Task item
Rewrite every line of the records below as a numbered list, dropping the blank lines and leaving out the pictures.

START Records for the task

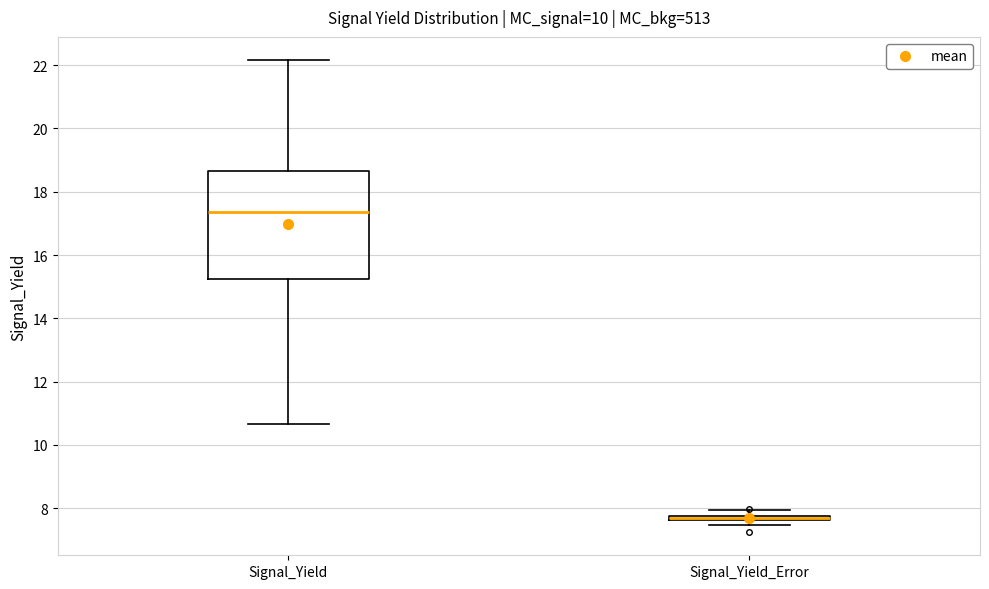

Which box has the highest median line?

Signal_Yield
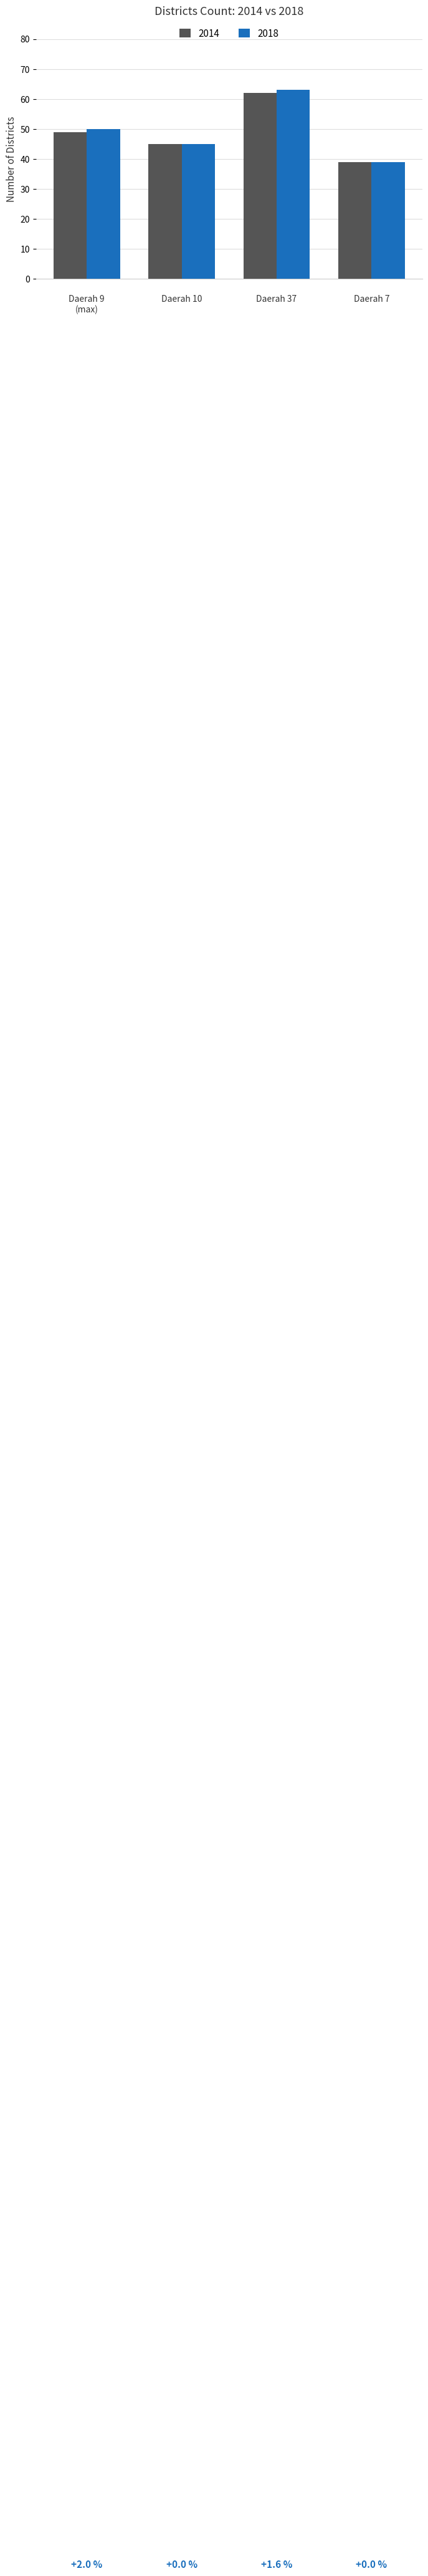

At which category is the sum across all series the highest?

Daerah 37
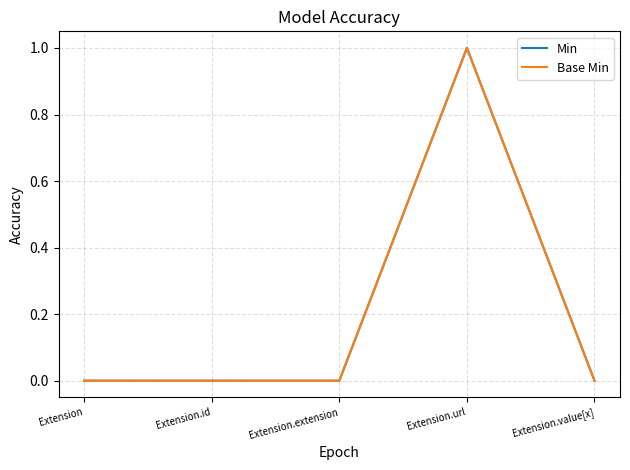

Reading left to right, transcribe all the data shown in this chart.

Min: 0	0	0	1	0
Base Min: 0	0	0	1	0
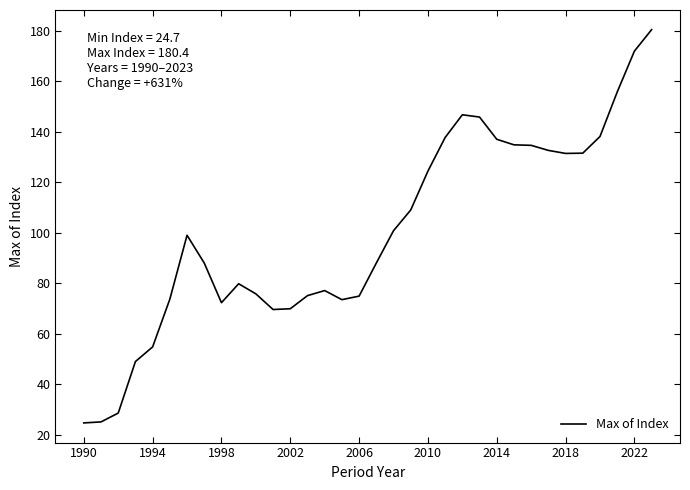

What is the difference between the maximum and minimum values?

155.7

END Records for the task

Output
1. Which box has the highest median line?
2. Signal_Yield
3. At which category is the sum across all series the highest?
4. Daerah 37
5. Reading left to right, transcribe all the data shown in this chart.
6. Min: 0	0	0	1	0
7. Base Min: 0	0	0	1	0
8. What is the difference between the maximum and minimum values?
9. 155.7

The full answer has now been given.